Jenks, OK

Oklahoma Woman Sentenced to Prison and Mandated to Pay $1.2 Million in Restitution

Desiree Haros

In a decisive ruling, U.S. District Judge Terence C. Kern sentenced Lauren Michelle Owen, 40, of Jenks, to 27 months in federal prison, followed by five years of supervised release. The sentencing comes after Owen pleaded guilty in January to a litany of charges, including bank fraud, wire fraud, and tax evasion. The judge additionally mandated Owen to pay restitution exceeding $1.2 million.

Owen's elaborate fraudulent activities spanned over a decade, beginning in 2010 when she was hired as a secretary by her employer. Over time, she ascended to the position of vice president and sole financial officer, gaining access to the company's financial operations. Exploiting this trust, Owen orchestrated a series of unauthorized financial transactions, including writing checks to herself, paying personal credit card bills, and misappropriating wage payments. The total loss to her employer amounted to more than $750,000.

After losing her job, Owen turned to defrauding the Small Business Administration (SBA) in November 2021. In the wake of the CARES Act, a response to the COVID-19 pandemic, she submitted a falsified loan application on behalf of Platinum Assets, LLC, a company under her control. Despite having a criminal record for embezzlement, Owen lied on the application, claiming no previous criminal charges. The SBA approved the loan, depositing over $384,000 into Owen's account. She misused the funds by purchasing a 2018 Chevrolet Corvette, a 40-foot yacht, and paying off a loan on a 2018 Ford F-250.

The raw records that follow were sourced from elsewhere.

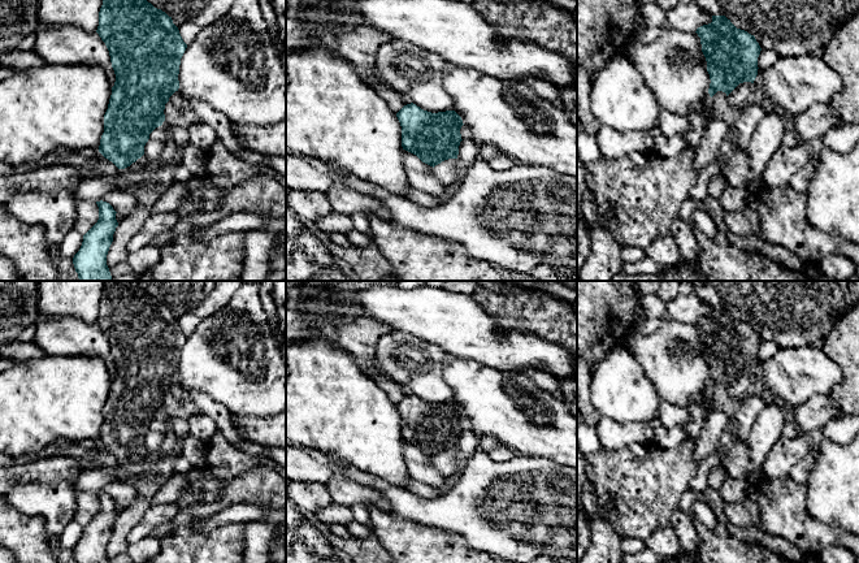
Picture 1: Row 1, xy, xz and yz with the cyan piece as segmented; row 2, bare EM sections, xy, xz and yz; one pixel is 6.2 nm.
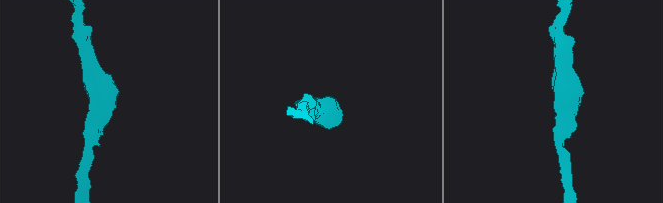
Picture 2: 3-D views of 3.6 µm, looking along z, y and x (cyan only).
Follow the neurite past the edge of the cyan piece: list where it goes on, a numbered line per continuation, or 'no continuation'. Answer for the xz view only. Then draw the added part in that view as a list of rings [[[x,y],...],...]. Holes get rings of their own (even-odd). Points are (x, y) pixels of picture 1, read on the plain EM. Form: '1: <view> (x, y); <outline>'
no continuation

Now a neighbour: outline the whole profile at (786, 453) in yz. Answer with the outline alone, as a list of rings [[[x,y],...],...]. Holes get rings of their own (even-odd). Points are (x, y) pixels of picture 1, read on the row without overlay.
[[[799,433],[794,438],[780,437],[764,462],[764,477],[785,478],[791,468],[814,449],[811,438]]]

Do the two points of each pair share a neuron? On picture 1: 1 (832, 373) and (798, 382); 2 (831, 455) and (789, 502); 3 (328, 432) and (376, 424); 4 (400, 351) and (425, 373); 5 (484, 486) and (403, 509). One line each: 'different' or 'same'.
1: same
2: different
3: same
4: same
5: same

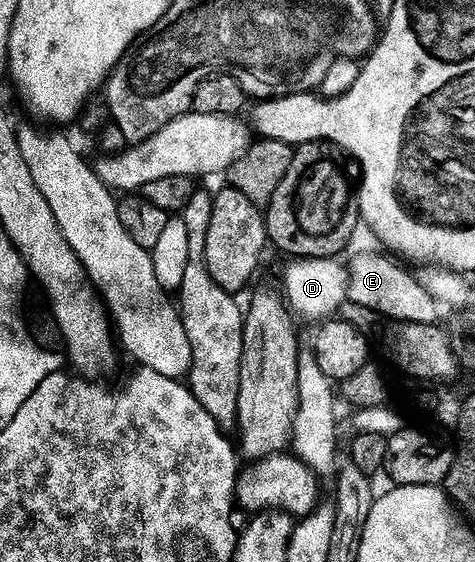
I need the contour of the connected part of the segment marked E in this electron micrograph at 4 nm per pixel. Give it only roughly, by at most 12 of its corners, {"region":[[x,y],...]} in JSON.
{"region":[[356,255],[347,298],[405,323],[436,323],[437,300],[395,258]]}

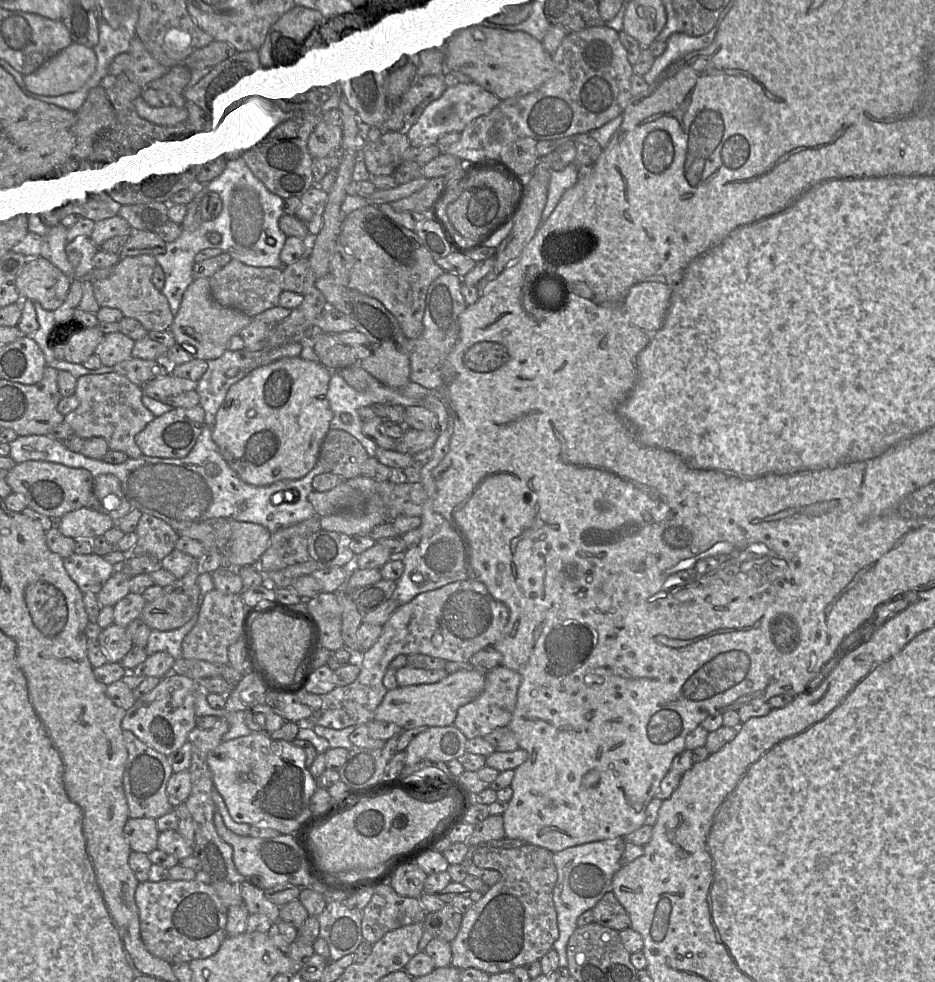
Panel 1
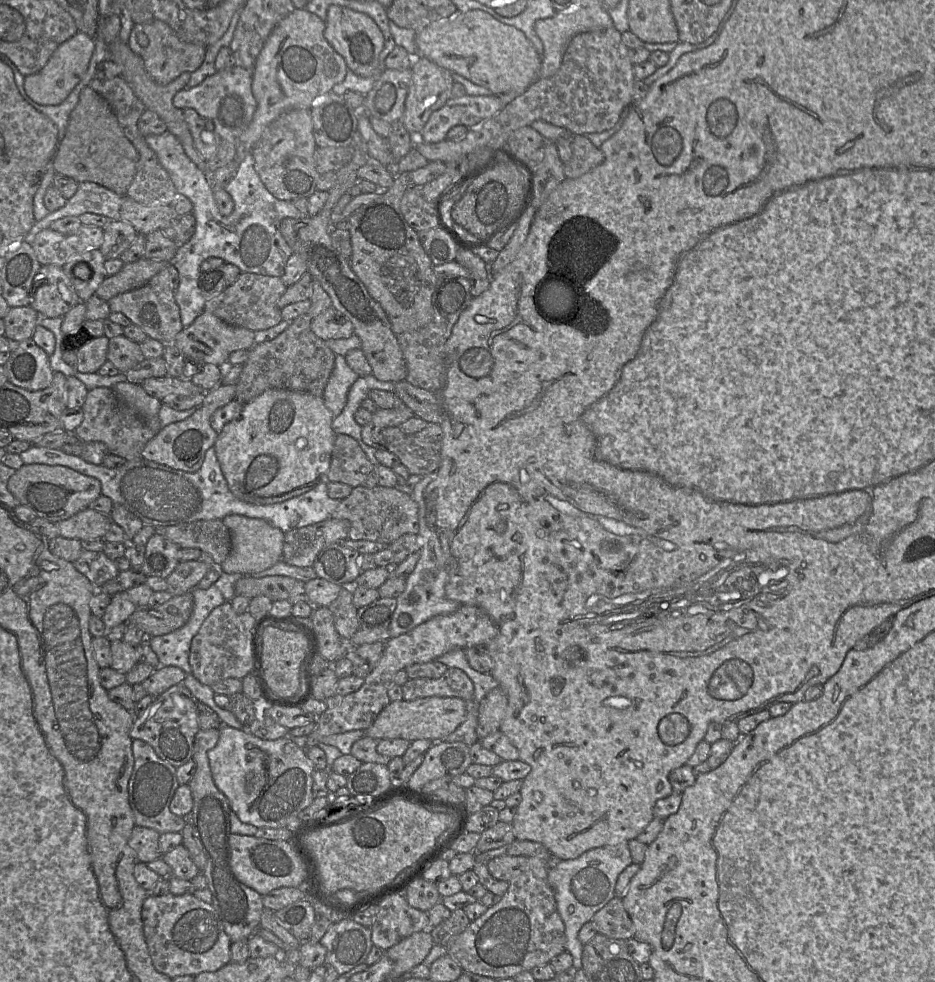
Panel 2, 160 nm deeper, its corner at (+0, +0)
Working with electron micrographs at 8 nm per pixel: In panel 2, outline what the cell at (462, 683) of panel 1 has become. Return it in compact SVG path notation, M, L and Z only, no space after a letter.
M425 697L411 701L404 699L392 701L366 730L366 736L375 740L400 738L409 742L419 739L442 741L464 722L466 714L466 702L458 697Z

Furthermore, court documents revealed Owen's attempt to evade income tax from 2016 to 2020. Failing to report her illegal income from embezzlement, Owen engaged in unauthorized transactions to conceal her earnings. In total, she admitted to owing more than $61,000 in unpaid taxes and agreed to pay an additional $67,800 to the IRS.

U.S. Attorney Clinton Johnson emphasized the severity of Owen's actions, stating, "Lauren Owen engaged in multiple fraudulent schemes, including taking advantage of her employer’s kindness solely to enrich her luxurious lifestyle at the expense of others." Christopher J. Altemus Jr., special agent in charge of the IRS Criminal Investigation’s Dallas Field Office, highlighted the impact on COVID relief funds, noting that Owen's actions diverted money intended to support small businesses during the pandemic.

Owen will remain on bond temporarily and will voluntarily surrender to a U.S. Bureau of Prisons facility at a later date. The sentencing and restitution order underscore a strong message that fraudulent schemes will not go unpunished, as echoed by authorities involved in the investigation.